Quand les assaillants montent à l’étage pour mieux atteindre leurs cibles coincées dans la fosse, un mouvement de panique s’empare des spectateurs qui se ruent vers les sorties de secours. Arthur que Tom n’a cessé de couvrir des yeux, hébété, manque d’être piétiné. Tom se rue vers son ami mais une main accroche son pied.

« C’était la main d’un gars à côté de moi que je croyais mort depuis le début. Je le regarde et je lui fais comprendre que c’est pas lui que je vais sauver mais mon ami. J’avais besoin de mes deux bras pour sauver Arthur. J’ai fait un calcul froid« , dit Tom dont la voix commence à se briser.

Il réussit à récupérer son ami. « Plein de gens lui marchaient dessus. Il est sonné. Je lui dis : ‘Agrippe-moi, on va sortir’. On commence à avancer… ».

En chemin, « je vois (une) fille sonnée, je me dis qu’elle ne va pas s’en sortir. Je mets une claque à Arthur pour qu’il revienne à la réalité. Je lui dis : ‘accroche-toi à moi, mais il faut que j’agrippe cette fille' ».

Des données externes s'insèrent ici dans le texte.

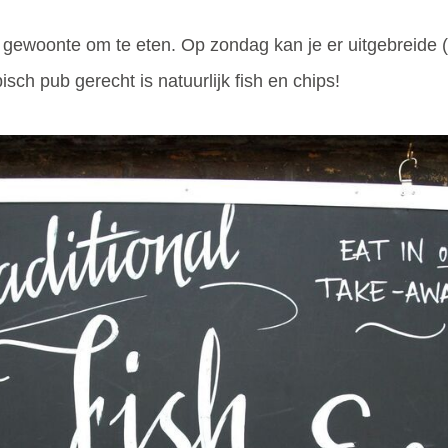
 gewoonte om te eten. Op zondag kan je er uitgebreide 
ch pub gerecht is natuurlijk fish en chips!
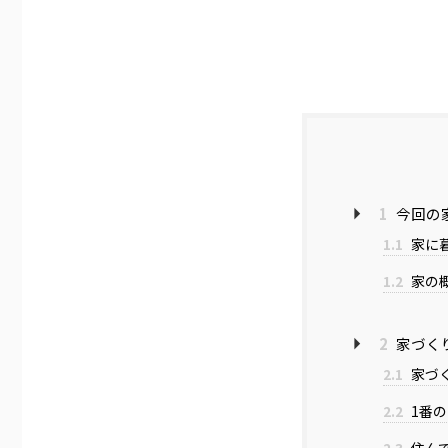
1
今回の
1.1
家に
1.2
家の
2
家づく
2.1
家づ
2.2
1番
2.3
住ん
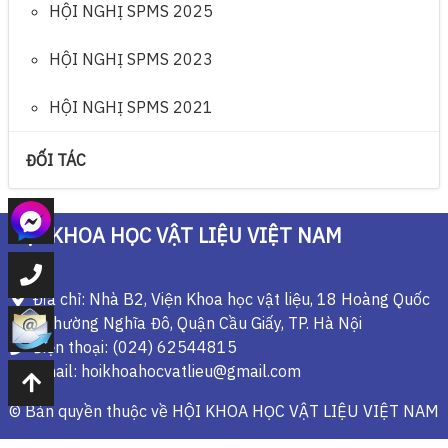
HỘI NGHỊ SPMS 2025
HỘI NGHỊ SPMS 2023
HỘI NGHỊ SPMS 2021
ĐỐI TÁC
HỘI KHOA HỌC VẬT LIỆU VIỆT NAM
Địa chỉ: Nhà B2, Viện Khoa học vật liệu, 18 Hoàng Quốc
Việt, Phường Nghĩa Đô, Quận Cầu Giấy, TP. Hà Nội
Điện thoại: (024) 62544815
Email: hoikhoahocvatlieu@gmail.com
© Bản quyền thuộc về
HỘI KHOA HỌC VẬT LIỆU VIỆT NAM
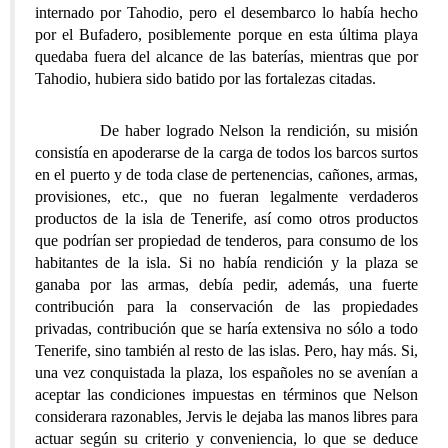
internado por Tahodio, pero el desembarco lo había hecho
por el Bufadero, posiblemente porque en esta última playa
quedaba fuera del alcance de las baterías, mientras que por
Tahodio, hubiera sido batido por las fortalezas citadas.
De haber logrado Nelson la rendición, su misión
consistía en apoderarse de la carga de todos los barcos surtos
en el puerto y de toda clase de pertenencias, cañones, armas,
provisiones, etc., que no fueran legalmente verdaderos
productos de la isla de Tenerife, así como otros productos
que podrían ser propiedad de tenderos, para consumo de los
habitantes de la isla. Si no había rendición y la plaza se
ganaba por las armas, debía pedir, además, una fuerte
contribución para la conservación de las propiedades
privadas, contribución que se haría extensiva no sólo a todo
Tenerife, sino también al resto de las islas. Pero, hay más. Si,
una vez conquistada la plaza, los españoles no se avenían a
aceptar las condiciones impuestas en términos que Nelson
considerara razonables, Jervis le dejaba las manos libres para
actuar según su criterio y conveniencia, lo que se deduce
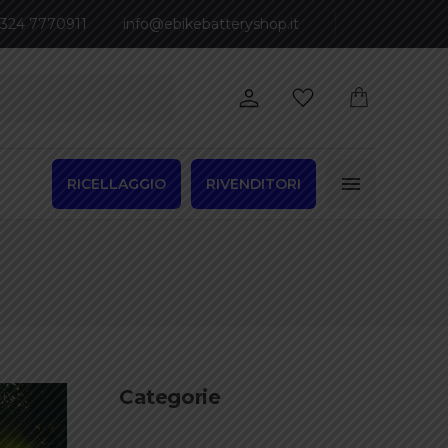
 324 7770911
info@ebikebatteryshop.it
RICELLAGGIO
RIVENDITORI
Categorie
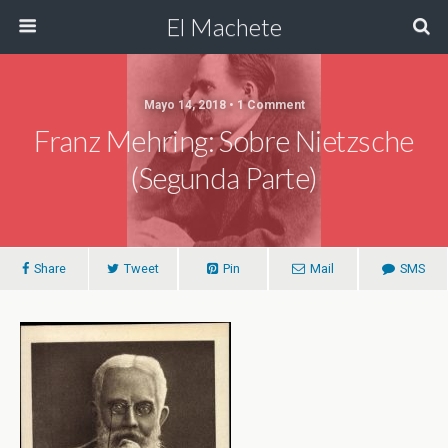
El Machete
Mayo 14, 2018 • 1 Comment
Franz Mehring: Sobre Nietzsche
(Segunda Parte)
Share
Tweet
Pin
Mail
SMS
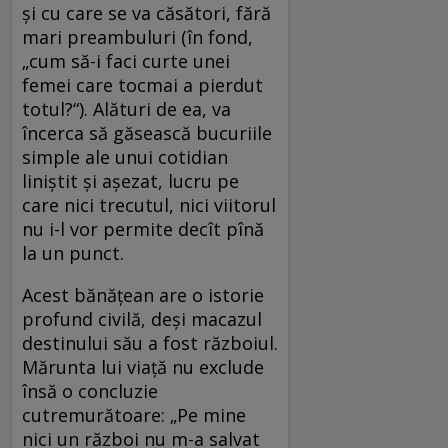
şi cu care se va căsători, fără
mari preambuluri (în fond,
„cum să-i faci curte unei
femei care tocmai a pierdut
totul?“). Alături de ea, va
încerca să găsească bucuriile
simple ale unui cotidian
liniştit şi aşezat, lucru pe
care nici trecutul, nici viitorul
nu i-l vor permite decît pînă
la un punct.
Acest bănăţean are o istorie
profund civilă, deşi macazul
destinului său a fost războiul.
Mărunta lui viaţă nu exclude
însă o concluzie
cutremurătoare: „Pe mine
nici un război nu m-a salvat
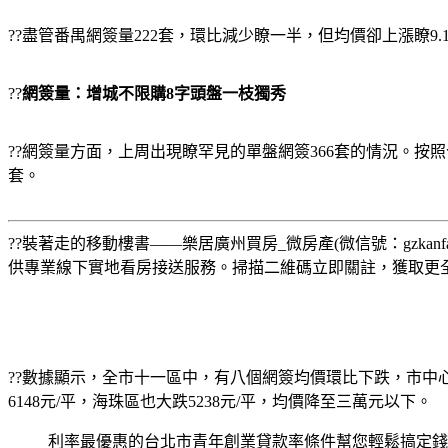
??盡管番禺網簽量222套，環比減少瞭一半，但均價卻上漲瞭9.1%
??
網簽量：增城不限購8字頭盤一枝獨秀
??網簽量方面，上周出現瞭罕見的單盤網簽366套的情況。按
套。
??
裝著走的移動樓書——樂居廣州買房_微房產(微信號：gzk
供專業線下實地看房接送服務。掃描二維碼立即關註，獲取更
??數據顯示，全市十一區中，有八個網簽均價環比下跌，市中
6148元/平，海珠區也大跌5238元/平，均價降至三萬元以下。
利率最優惠的台北市青年創業貸款率條件幫您輕鬆搞定錢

« On avance à trois pour essayer de sortir. On arrive à la porte des toilettes. Il y a un couple d’Anglais. Un gars sonné, une fille qui pleure. Je dis à Arthur de prendre la fille et de foncer. Je les mets ensemble, je les pousse vers la sortie ».

Tom, 1,71 m et plutôt gringalet, s’occupe du couple anglais. L’homme pèse environ 100 kilos. Il est blessé et Tom doit le porter. « Il est bien trop lourd pour moi ». Tom réussit néanmoins à le faire sortir du Bataclan.

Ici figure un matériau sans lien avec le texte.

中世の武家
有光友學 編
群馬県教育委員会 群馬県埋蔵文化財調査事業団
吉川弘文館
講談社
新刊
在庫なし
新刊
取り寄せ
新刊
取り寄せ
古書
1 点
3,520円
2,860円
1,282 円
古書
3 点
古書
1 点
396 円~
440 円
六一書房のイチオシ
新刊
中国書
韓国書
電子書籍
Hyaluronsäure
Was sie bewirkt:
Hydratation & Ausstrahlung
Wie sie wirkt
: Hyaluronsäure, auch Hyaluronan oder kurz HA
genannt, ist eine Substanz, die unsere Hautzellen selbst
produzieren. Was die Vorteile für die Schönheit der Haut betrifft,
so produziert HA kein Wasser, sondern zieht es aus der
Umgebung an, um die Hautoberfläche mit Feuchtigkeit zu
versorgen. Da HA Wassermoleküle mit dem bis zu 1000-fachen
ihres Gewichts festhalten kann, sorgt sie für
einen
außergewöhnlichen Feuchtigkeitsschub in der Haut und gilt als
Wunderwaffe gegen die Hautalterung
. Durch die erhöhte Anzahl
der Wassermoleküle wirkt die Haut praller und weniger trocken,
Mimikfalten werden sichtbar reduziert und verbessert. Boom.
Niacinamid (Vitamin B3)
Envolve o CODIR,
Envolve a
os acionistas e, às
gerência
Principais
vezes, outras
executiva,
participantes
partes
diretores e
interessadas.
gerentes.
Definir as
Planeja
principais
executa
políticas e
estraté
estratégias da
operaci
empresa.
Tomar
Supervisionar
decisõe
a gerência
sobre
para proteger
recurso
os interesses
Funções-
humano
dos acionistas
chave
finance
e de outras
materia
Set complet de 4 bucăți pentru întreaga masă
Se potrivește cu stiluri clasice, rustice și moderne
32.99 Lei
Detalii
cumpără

Mission accomplie ? Certainement. Tom a sauvé son ami Arthur, une jeune femme et un couple britannique. Mais il est inconsolable.

« Je tiens à dire à la personne que je n’ai pas sauvée ce soir-là que je m’excuse, je m’excuse pour ses parents. J’ai fait un calcul froid mais il fallait que je récupère mon ami », dit le jeune homme d’une voix brisée.

« Je fais des cauchemars de ça tous les soirs. Je revis le moment où je croise son regard, quand il comprend que je ne vais pas le sauver », dit-il en retenant ses larmes.

Rongé de culpabilité, Tom raconte être « tombé dans la drogue, l’alcool, les médicaments ». « J’ai mis beaucoup, beaucoup de temps à m’en sortir », dit-il.

Il avoue avoir fait « deux tentatives de suicide parce que je n’arrivais plus à me regarder en face ».

« Au collège, j’essayais toujours d’aider les gens, se souvient-il. Là j’ai l’impression d’avoir créé une injustice. Je me suis dégoûté ».